For Real

I rarely admit this, but I have friends in Alabama.  If you're looking for a deal on a pontoon boat, I might know someone.

The video out of Montgomery will not be used for the next Jason Aldean smash hit "See What Happens When You Try That In a Small Town".

First off, the song doesn't exist yet because Aldean is waiting for his fifth favorite Smashville songwriter to join the four that gave us "Try That In A Small Town". According to the singer himself, "If two guys from L.A. and two guys from Chicago can write a hit about living in a small town, imagine what happens when you add a guy from New York! We're adding more fiddle and autotune to make the next single even more authentic."

Second, even though the Montgomery video is a classic representation of law abiding citizens confronting and overpowering rampaging thugs who have attacked an authority figure, Aldean's management isn't sure the video sets the right tone. "We just don't think our audience believes white people would do that. That would never happen in the small town our high rise songwriters make up."

The truth is the latest video of entitled drunk white people being stupid is different than most because it includes the truly satisfying plot twist of justice being served.

It might show up in a music video one day, but definitely not one from the bro country bin.  The least connected to reality of all musical genres, modern pop country is a kind of diet pop for the ears written by committee in a conference room and sung by suburban boys in cowboy hats.

Some people might see real a little differently.  Like those people coming to the rescue in the Montgomery video.  Or a guy just up the road that might be easier for you to relate to.

When Tyler Childers won Emerging Artist at the Americana Music Awards a few years back he told the crowd that Americana stood for nothing and that he was a country music singer.  How's that for real?

My sources tell me a room full of hired guns did not write that acceptance speech for him.

That's because Tyler is not a creation of Nashville like the city kid carrying the faux town banner. He's the country kid who made Nashville. He reveals more truth in a single verse than a room full of suits in a lifetime.

Tyler's latest video for his song "In Your Love" was co-written by Kentucky novelist Silas House, telling the story of love between two men in a coal mining town. The images of life in the video would be familiar to anyone from the coalfields.
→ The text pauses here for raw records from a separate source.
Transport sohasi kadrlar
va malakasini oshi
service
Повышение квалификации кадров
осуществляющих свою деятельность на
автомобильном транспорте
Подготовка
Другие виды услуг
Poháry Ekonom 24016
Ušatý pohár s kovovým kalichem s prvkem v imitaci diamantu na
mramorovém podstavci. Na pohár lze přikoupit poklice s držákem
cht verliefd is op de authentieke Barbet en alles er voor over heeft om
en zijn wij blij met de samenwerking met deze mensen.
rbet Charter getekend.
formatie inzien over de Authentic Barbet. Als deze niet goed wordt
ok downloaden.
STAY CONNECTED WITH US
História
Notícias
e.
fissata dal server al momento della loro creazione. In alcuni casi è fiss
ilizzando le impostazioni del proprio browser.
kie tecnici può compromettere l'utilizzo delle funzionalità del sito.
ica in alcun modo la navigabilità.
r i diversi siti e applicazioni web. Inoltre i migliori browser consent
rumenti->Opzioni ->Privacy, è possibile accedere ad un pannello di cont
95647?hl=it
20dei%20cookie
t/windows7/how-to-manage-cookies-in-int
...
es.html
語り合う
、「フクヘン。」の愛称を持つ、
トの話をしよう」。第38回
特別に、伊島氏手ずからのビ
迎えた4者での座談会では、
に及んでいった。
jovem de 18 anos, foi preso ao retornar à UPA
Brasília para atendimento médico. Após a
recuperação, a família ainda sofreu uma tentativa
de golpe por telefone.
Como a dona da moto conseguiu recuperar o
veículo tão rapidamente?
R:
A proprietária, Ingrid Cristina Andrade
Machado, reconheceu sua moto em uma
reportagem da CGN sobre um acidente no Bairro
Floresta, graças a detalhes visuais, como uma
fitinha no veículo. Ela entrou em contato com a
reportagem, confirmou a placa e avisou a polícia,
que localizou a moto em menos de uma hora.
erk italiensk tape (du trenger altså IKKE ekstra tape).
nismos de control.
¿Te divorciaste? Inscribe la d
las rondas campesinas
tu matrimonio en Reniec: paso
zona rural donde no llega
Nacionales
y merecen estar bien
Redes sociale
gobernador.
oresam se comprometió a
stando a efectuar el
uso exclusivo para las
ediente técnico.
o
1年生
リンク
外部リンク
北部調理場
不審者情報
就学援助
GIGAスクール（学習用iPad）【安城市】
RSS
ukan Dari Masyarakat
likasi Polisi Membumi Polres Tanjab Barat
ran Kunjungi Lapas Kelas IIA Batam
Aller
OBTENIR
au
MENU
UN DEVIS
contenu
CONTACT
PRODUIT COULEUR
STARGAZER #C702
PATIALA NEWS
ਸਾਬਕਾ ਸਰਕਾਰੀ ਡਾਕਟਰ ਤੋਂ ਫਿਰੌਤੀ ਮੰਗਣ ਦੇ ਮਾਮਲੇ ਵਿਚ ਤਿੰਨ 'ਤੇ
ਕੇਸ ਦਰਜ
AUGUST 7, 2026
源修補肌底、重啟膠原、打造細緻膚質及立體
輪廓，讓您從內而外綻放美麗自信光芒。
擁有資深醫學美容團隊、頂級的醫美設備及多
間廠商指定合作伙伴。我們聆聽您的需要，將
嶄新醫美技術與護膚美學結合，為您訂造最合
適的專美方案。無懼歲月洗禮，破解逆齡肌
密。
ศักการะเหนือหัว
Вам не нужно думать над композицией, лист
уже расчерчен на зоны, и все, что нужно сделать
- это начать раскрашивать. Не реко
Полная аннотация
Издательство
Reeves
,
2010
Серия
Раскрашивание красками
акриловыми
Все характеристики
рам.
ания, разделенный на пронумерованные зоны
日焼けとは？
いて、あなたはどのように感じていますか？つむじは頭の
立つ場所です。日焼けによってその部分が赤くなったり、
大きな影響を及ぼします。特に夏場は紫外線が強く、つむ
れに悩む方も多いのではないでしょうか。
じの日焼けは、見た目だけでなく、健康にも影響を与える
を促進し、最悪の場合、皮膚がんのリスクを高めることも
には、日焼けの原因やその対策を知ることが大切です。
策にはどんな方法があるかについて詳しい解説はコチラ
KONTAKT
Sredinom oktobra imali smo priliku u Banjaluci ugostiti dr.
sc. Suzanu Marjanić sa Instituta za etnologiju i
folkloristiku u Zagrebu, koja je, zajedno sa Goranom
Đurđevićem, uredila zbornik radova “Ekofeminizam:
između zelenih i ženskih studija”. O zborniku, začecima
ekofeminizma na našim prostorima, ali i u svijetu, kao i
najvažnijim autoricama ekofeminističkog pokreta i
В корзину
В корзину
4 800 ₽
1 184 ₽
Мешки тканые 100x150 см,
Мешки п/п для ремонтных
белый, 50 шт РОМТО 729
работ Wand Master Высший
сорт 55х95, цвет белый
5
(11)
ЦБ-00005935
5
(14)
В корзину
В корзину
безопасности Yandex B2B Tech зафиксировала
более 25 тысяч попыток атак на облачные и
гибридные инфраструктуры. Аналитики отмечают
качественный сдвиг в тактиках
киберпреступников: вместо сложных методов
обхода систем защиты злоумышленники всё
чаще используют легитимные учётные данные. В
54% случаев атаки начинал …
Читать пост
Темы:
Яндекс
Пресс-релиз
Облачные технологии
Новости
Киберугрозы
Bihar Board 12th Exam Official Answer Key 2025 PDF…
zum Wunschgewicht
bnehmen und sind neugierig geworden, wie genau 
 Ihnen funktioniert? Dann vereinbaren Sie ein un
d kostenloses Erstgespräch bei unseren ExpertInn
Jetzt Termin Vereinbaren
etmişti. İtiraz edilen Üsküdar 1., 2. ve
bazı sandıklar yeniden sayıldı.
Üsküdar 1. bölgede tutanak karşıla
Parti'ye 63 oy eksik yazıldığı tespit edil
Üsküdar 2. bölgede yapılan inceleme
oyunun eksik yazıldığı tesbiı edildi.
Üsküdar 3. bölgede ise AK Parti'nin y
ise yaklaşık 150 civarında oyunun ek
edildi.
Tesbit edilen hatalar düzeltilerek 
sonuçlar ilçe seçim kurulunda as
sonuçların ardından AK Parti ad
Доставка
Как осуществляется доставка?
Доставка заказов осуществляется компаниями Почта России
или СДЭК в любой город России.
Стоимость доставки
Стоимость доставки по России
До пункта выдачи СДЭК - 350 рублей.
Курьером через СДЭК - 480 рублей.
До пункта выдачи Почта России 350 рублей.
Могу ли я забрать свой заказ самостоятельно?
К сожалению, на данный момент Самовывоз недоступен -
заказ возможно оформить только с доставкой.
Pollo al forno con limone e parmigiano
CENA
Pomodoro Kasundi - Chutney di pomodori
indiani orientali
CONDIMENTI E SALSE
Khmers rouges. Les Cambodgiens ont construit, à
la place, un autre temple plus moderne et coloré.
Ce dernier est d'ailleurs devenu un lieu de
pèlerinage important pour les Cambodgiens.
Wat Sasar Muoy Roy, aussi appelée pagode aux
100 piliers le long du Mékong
The images of love between two men are less familiar, but no less real in eastern Kentucky.

Tyler made the video for his gay cousin that taught him to sing but moved to Chicago and never came back. He wanted CMT to have a video that spoke to him and others from eastern Kentucky.

If CMT is actually playing "In Your Love", they have come a long way.  But not near as far as playing a song that features the downfall of a bunch of doofuses on a pontoon boat.